Versions Compared

Key

  • This line was added.
  • This line was removed.
  • Formatting was changed.

Audio Files

Oral History’s Current Status:
We have 3 types of audio files used by Oral Histories. Two are legacy formats which we won’t be using further and one is the current and future standard. We can support 2 of the formats, but currently will not be able to accept the other audio format.

Legacy Formats:

  1. WMA: A few files are Windows Media Audio (WMA) formatted. Current we will not be able to accept or use any of these files.  If we run across any WMA only OH records, we'll need to make a ticket to talk about how to handle them.
  2. MP3: A number of oral histories have been kept as mp3 files, these will kept in their original format and further changes will be from the mp3MP3.

Current Format:

  1. WAV: The current standard format used for all Oral Histories is the WAV file. This is a lossless uncompressed audio file.
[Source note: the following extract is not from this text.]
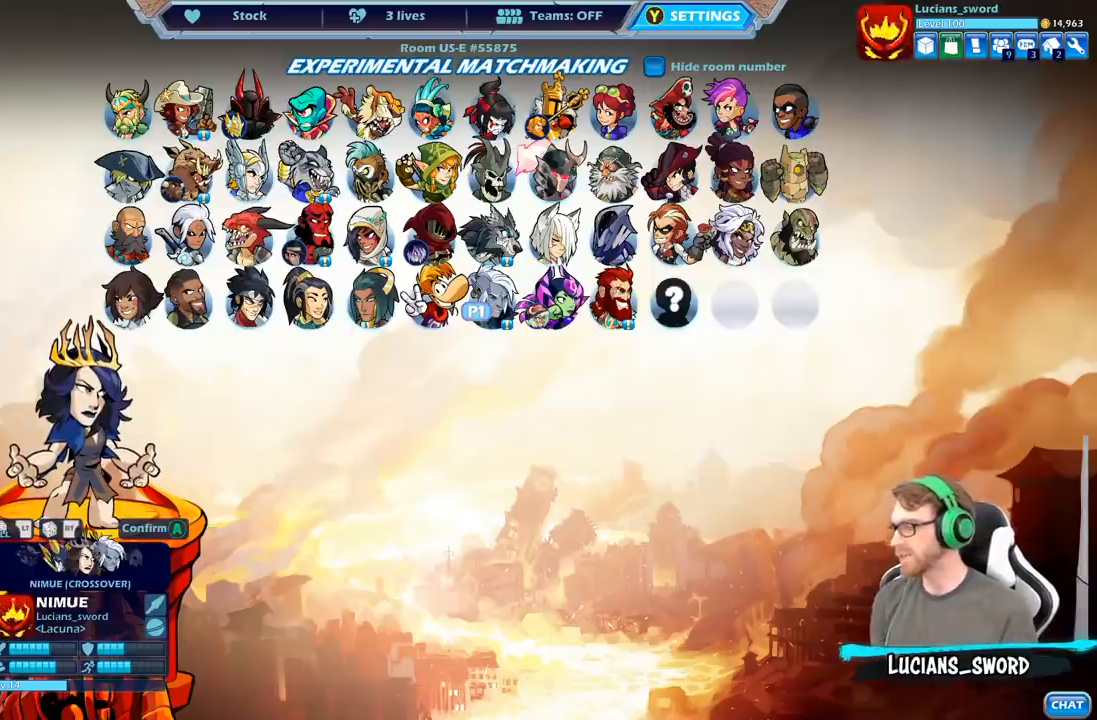
{"buttons": [], "left_stick": "center", "right_stick": "center", "events": []}
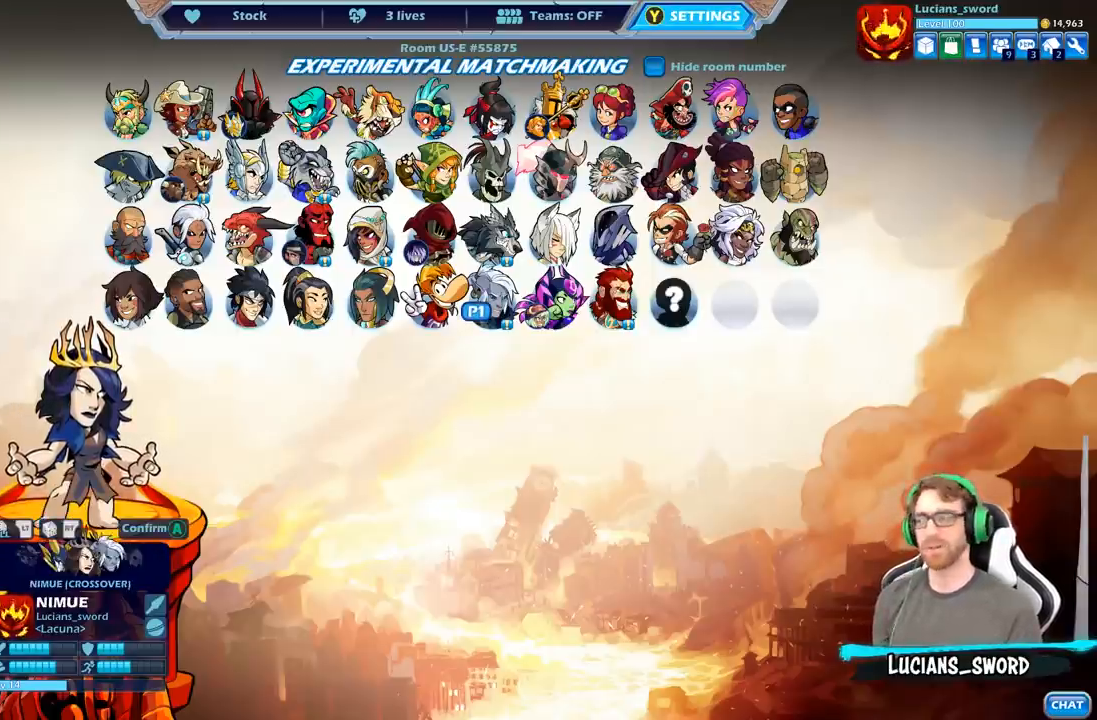
{"buttons": [], "left_stick": "center", "right_stick": "center", "events": []}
This format has uses from a preservation standpoint but takes up more space than other audio options, We will not use this in our application.

Use in digital collections:

For simplicity’s sake we should focus on only a limited number of audio formats. One will be mp3, to support old oral histories and for broad compatibility for streaming/download use by most users. To support lossless storage of audio files (WAVs and others) we will use Fully Lossless Audio Codec (FLAC) files.  If WAV files exist along with MP3 files, the WAV files should take precedence given they are lossless and uncompressed and are therefore of a higher quality than the compressed lossy MP3 format. Such files will need to be converted to the FLAC format for ingestion into the Digital Collections.

Benefits:

  • The flac file standard reduces the size of a WAV file to 50-60% of the size of the original file. This cuts down storage costs and data transfer costs and time.
  • FLAC is also a well supported audio standard with an open source license.

...

  1. FLAC format, used for WAV files.
  2. MP3 format, when the original file is a mp3 formatted file.

Workflow/Ingest:

When a oral history has been selected the digital collections team will handle the ingest of the file(s) into the digital collection. Right now there will be two workflows, one if the file is a .mp3 and one if it is a .wav file.

...

Response from Lee Berry, Curator of Oral Histories (via Nicole J. email 3/6/19): "I’m disinclined to merge the audio files, since they’re usually indicated in the transcript and it can be helpful to know which audio file you’re listening to as you navigate the PDF."  Based on her response, let's move ahead with a zipped folder containing all the sections within a single interview.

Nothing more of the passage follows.